Гловер посмотрел на меня пустым взглядом, который мог означать все, что угодно, потом покосился направо, и я вывернул шею, стараясь увидеть то, на что он хотел мне указать. Здесь рос камыш, но я ухитрился разглядеть деревянные мостки, которые примерно на фут возвышались над поверхностью воды. Я направил к ним лодку и вскоре услышал нежный шелест касавшегося днища камыша, а потом - и звуки, долетавшие с берега: перекличку крякв, верещание бурундуков и жужжание всевозможных букашек, вполне обычное в столь жаркий день.
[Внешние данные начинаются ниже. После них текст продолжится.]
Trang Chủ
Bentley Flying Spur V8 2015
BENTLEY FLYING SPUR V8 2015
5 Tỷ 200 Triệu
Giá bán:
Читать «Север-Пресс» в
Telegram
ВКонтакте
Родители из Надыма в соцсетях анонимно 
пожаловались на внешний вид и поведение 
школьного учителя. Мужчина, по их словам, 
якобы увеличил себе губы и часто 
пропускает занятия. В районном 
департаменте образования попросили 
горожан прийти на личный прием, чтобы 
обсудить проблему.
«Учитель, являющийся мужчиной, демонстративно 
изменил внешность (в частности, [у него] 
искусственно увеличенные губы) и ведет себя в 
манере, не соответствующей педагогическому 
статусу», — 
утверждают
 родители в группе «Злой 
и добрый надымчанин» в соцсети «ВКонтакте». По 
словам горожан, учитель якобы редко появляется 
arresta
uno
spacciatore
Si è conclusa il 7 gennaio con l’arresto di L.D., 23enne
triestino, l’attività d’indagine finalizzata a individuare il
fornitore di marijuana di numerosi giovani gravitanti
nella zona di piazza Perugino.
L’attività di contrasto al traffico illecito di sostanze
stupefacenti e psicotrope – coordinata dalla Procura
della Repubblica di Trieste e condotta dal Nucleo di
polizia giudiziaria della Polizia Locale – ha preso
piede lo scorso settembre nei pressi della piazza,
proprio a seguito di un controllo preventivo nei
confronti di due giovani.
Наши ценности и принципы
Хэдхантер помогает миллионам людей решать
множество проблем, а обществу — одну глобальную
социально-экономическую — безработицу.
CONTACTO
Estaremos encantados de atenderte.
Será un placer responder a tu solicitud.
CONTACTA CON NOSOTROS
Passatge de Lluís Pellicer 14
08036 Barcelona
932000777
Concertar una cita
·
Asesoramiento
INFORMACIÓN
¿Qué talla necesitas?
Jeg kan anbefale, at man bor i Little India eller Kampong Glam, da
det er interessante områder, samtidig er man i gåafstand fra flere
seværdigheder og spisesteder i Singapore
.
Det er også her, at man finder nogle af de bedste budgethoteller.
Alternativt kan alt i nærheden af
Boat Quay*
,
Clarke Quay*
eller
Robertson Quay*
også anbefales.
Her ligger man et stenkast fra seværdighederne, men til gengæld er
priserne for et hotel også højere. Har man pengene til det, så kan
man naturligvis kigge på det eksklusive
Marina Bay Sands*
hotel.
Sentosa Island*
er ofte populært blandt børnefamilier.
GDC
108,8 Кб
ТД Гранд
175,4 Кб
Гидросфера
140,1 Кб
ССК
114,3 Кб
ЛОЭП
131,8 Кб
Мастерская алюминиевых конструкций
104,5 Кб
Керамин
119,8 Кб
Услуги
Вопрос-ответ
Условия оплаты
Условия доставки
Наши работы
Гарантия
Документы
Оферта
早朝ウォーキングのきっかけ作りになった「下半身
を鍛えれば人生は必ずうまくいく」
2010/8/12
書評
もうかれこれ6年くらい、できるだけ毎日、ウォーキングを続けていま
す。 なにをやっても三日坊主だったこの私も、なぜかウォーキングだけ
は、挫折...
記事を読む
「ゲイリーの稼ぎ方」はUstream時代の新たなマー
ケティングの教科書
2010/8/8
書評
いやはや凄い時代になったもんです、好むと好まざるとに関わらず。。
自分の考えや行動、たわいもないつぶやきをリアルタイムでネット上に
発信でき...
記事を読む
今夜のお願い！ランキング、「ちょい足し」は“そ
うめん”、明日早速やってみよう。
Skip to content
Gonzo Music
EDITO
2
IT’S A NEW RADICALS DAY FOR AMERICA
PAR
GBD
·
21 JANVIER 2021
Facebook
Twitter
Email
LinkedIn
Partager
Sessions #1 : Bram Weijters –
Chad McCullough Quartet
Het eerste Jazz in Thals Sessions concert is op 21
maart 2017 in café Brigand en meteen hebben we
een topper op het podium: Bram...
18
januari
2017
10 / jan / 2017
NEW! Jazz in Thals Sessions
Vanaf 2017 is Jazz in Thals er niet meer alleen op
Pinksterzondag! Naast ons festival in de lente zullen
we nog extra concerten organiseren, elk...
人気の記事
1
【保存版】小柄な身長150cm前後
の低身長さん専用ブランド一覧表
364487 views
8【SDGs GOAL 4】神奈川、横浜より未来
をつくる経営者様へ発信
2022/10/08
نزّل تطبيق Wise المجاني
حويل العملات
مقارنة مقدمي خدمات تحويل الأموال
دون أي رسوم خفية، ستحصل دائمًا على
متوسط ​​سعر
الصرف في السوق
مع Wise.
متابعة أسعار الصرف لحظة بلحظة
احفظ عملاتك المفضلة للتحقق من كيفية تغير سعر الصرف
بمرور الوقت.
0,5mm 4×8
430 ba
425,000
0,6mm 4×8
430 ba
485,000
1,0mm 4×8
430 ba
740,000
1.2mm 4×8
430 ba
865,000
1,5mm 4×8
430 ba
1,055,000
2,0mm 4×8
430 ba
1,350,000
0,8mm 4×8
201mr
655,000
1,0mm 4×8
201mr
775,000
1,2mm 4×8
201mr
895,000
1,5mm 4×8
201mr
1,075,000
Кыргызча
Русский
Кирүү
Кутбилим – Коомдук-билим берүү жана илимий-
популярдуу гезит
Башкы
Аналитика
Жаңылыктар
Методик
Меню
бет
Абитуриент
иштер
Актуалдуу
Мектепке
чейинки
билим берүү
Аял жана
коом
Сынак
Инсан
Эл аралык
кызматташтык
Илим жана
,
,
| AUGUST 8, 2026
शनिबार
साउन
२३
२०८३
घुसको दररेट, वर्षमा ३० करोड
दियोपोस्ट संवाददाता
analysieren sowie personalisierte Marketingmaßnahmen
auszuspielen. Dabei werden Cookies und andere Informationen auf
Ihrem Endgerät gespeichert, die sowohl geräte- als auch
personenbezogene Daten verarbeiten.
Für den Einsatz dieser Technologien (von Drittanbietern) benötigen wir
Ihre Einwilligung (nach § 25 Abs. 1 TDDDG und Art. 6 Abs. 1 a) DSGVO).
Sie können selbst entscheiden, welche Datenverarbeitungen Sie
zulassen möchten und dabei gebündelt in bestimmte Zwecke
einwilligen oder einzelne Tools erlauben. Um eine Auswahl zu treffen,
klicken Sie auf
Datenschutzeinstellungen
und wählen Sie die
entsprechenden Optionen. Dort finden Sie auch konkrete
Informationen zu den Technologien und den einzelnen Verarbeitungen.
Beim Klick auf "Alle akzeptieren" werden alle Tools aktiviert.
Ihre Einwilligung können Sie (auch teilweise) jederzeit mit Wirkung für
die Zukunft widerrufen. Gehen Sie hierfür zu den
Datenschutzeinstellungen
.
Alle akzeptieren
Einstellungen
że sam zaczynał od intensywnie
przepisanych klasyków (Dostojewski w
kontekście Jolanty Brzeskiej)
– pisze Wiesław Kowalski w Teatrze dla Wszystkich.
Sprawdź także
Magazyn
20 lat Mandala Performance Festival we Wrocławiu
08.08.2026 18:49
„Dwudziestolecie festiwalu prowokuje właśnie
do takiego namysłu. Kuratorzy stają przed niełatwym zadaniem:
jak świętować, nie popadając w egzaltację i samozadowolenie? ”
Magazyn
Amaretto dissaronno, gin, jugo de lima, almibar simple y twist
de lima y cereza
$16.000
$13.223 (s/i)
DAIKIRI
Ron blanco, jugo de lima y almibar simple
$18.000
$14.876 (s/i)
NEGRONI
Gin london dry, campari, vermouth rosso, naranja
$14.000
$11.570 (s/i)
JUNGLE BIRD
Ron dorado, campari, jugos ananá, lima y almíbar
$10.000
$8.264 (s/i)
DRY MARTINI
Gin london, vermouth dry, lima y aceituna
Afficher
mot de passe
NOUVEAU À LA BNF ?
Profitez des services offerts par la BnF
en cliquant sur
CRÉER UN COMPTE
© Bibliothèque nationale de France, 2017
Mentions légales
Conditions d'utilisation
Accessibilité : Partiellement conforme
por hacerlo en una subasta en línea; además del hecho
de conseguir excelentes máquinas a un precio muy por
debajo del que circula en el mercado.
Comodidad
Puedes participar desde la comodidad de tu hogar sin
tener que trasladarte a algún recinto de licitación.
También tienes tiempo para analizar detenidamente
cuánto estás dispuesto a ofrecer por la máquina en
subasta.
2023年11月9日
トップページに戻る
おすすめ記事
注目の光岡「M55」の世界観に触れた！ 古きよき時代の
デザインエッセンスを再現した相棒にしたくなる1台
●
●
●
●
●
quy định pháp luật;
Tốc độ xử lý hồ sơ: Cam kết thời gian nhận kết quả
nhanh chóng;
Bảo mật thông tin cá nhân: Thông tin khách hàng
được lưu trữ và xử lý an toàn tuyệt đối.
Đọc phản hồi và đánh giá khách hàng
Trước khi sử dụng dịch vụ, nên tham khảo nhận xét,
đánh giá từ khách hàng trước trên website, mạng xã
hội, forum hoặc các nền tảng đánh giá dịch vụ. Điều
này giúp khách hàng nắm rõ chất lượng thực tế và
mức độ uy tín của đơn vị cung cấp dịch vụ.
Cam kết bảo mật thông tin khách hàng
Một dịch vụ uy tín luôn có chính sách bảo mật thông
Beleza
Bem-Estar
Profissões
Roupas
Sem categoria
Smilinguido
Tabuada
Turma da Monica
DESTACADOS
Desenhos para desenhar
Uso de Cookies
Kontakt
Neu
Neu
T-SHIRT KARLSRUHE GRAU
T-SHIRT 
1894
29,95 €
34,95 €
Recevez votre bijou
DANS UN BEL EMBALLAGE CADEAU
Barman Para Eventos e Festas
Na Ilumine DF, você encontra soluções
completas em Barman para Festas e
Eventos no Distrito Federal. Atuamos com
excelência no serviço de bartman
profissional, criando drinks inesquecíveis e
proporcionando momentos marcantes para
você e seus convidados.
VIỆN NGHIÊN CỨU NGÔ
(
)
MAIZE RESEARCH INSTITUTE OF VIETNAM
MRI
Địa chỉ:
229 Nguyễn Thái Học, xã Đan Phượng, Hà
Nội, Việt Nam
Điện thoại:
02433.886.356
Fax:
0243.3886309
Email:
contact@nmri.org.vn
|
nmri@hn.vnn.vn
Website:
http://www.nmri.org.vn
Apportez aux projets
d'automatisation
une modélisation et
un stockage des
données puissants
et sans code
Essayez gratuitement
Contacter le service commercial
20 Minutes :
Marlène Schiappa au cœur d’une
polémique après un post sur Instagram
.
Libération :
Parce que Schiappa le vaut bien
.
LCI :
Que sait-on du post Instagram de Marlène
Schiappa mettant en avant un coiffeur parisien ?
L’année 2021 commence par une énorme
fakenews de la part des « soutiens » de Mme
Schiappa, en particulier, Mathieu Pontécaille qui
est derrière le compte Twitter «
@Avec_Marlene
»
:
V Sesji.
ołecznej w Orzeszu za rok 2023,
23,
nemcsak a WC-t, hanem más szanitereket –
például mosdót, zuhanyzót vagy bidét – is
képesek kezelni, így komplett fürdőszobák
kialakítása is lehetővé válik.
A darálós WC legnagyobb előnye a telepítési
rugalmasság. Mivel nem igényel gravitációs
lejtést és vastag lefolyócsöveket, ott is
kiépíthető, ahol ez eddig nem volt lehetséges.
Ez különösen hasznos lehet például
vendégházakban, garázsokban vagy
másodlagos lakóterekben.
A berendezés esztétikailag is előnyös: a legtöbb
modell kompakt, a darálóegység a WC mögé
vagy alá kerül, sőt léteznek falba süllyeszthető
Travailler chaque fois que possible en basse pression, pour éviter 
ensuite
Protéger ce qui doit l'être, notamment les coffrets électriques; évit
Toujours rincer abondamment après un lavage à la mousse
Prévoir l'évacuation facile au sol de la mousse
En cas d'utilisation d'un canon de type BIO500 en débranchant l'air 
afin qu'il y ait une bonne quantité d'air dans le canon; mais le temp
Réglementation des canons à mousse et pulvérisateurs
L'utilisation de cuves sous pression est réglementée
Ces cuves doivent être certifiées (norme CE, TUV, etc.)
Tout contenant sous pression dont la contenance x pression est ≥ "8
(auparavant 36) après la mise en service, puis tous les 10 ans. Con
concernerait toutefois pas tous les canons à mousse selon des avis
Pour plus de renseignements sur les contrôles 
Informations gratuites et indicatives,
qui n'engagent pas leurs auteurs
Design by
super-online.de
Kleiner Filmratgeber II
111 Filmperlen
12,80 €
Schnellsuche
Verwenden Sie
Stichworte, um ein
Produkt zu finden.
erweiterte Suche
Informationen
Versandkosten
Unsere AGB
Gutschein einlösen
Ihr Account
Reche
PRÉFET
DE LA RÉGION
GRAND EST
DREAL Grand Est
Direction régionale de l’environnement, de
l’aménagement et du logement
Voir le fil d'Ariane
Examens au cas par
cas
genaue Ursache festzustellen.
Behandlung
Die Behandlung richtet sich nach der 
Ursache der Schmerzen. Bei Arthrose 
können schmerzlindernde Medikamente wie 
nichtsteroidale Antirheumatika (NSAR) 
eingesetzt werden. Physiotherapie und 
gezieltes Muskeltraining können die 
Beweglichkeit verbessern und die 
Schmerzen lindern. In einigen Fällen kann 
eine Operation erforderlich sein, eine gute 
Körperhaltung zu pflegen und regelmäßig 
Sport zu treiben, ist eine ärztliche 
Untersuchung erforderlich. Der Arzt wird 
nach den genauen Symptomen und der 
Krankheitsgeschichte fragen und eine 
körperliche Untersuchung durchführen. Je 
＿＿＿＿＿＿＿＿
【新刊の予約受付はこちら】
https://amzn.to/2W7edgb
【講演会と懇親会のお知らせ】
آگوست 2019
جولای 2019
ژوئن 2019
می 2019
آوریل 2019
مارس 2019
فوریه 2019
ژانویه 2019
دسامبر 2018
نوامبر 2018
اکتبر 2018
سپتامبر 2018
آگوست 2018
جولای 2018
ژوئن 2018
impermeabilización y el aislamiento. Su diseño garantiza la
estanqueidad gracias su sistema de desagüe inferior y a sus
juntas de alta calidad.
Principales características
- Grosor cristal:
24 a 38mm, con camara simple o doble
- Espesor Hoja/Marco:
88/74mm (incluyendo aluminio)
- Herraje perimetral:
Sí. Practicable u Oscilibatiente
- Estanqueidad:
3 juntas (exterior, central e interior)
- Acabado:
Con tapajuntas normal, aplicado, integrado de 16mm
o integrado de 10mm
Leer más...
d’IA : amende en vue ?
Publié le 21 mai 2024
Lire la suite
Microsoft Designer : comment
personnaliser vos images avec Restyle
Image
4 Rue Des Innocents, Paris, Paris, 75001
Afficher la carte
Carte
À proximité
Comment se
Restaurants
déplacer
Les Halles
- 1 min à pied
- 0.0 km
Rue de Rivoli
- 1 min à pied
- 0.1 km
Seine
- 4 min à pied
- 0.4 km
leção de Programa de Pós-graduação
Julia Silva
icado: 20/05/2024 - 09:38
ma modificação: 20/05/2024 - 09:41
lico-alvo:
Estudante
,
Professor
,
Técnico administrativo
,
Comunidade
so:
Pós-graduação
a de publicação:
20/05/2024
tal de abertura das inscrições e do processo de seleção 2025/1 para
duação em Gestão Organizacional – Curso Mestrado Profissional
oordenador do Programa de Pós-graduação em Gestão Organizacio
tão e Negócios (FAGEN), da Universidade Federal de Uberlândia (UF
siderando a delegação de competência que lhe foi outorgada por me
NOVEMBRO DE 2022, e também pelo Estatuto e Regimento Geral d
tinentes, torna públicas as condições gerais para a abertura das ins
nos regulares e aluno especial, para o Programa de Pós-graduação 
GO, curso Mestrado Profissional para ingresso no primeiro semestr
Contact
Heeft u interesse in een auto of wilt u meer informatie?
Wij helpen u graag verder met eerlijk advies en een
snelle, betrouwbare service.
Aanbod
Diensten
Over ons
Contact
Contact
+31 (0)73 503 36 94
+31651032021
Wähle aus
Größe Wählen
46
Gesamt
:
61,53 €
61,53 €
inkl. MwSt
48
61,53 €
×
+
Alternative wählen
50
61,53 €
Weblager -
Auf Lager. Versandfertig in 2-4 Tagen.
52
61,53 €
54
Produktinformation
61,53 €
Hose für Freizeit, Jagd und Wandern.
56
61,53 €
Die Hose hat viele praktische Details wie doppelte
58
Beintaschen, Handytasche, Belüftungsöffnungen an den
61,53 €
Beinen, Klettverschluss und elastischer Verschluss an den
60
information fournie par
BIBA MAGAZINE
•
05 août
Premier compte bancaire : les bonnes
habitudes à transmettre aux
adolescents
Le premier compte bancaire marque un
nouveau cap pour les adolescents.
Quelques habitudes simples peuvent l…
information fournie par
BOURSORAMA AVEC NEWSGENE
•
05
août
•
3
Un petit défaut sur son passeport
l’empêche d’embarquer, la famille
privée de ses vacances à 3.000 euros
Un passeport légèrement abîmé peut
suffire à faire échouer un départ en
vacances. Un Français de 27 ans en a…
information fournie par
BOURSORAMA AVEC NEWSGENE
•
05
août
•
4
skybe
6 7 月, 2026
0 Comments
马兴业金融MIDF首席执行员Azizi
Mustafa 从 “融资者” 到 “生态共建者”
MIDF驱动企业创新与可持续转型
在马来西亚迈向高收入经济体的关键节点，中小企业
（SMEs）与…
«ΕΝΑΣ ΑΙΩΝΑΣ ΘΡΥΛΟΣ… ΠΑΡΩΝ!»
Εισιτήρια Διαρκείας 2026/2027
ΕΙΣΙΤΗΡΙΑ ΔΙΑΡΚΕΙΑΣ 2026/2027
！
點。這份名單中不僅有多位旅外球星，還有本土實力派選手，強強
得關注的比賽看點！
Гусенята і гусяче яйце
По вырезанным в глинистом берегу ступенькам спустился полицейский в синей рубахе с коротким рукавом и ступил на мостки, чтобы встретить нас. Кабы он не ухватился за нос лодки, мы бы врезались в причал и задвинули его фута на три вглубь суши. Полицейский привязал веревку к кольцу, и Гловер представил мне своего сослуживца - сержанта Теда Вэлентайна, который фотографировал стойбище Энея. Итак, теперь я знал, куда меня занесло.

Тот фрагмент пейзажа, который так интересовал провинциальную полицию Онтарио, был обнесен веревкой с болтавшимся на ней куском ленты. Когда я увидел участок живописной местности, столь бесцеремонно отделенный от лика природы, все вокруг тотчас сделалось серым. Опоясанные полицейским заграждением деревья и кусты выглядели точь-в-точь как музейная диорама или сценическая декорация. Они казались более чем реальными, но при этом им недоставало реалистичности. Еще один веревочный барьер - главный - закрывал доступ к кострищу и палатке Энея. Палатка была маленькая, походная. Ее вскрыли точно так же, как труп недавнего обитателя этого жилища, переселившегося в хантсвиллскую анатомичку. Оранжевый пластиковый пол казался почти новым, но спальный мешок был замызган. Очевидно, он долго и исправно согревал своего хозяина и под брезентовой крышей, и под открытым небом. Пока я озирался, стоя за пределами огороженного участка, Гловер и Вэлентайн успели провести безмолвное совещание.